The forward returns tell a surprisingly consistent story.
On average, XLI gained 0.9% in the following month, 5.7% over three months and 16.5% over 12 months. Nearly three-quarters of the time, the sector was higher just one month later.
The “baseline” row shows the unconditional average return — what XLI returned over any random 1-month, 3-month, 6-month or 12-month period, regardless of what happened before.
Think of it as the XLI’s “normal” rate of return with no special window attached.
The “excess over baseline” row is the difference: the post-crash return minus the baseline.
It isolates whether buying after a double-digit drop delivered anything above and beyond what you would have earned picking any random month to invest.
At the one-month horizon, the excess return is negligible — just 0.13 percentage points.
But at 12 months, the gap widens to 8.06 percentage points.
That means buying after a >10% monthly selloff has historically delivered roughly double the return of a random entry point over the following year.

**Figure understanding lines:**
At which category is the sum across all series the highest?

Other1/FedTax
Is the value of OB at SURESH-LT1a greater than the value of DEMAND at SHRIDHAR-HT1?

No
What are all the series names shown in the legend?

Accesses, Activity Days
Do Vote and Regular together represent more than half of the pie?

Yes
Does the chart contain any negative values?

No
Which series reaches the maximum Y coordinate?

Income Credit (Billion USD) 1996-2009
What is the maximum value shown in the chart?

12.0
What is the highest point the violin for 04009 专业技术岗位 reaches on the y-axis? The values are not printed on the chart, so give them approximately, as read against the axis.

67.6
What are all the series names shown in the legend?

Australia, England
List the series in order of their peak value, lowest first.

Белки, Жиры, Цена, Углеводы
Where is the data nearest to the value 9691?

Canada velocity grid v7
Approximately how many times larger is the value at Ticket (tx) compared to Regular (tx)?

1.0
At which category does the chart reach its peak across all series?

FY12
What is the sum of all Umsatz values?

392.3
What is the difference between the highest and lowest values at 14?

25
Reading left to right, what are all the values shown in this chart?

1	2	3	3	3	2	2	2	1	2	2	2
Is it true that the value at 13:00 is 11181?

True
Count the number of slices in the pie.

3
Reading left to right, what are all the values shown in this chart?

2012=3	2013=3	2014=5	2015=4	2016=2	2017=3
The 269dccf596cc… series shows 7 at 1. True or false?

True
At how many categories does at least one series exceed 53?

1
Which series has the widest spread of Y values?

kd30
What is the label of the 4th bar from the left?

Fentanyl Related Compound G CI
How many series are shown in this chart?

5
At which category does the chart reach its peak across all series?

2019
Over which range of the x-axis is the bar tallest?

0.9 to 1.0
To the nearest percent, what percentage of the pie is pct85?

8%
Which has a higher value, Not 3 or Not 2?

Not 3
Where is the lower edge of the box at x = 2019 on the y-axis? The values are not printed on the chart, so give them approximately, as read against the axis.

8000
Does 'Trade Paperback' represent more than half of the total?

**Exercise details:** From the passage above on XLI forward returns, set down word for word the part that begins at "Think of it" and stops after "month to invest.".

**Answer to the exercise:**
Think of it as the XLI’s “normal” rate of return with no special window attached.
The “excess over baseline” row is the difference: the post-crash return minus the baseline.
It isolates whether buying after a double-digit drop delivered anything above and beyond what you would have earned picking any random month to invest.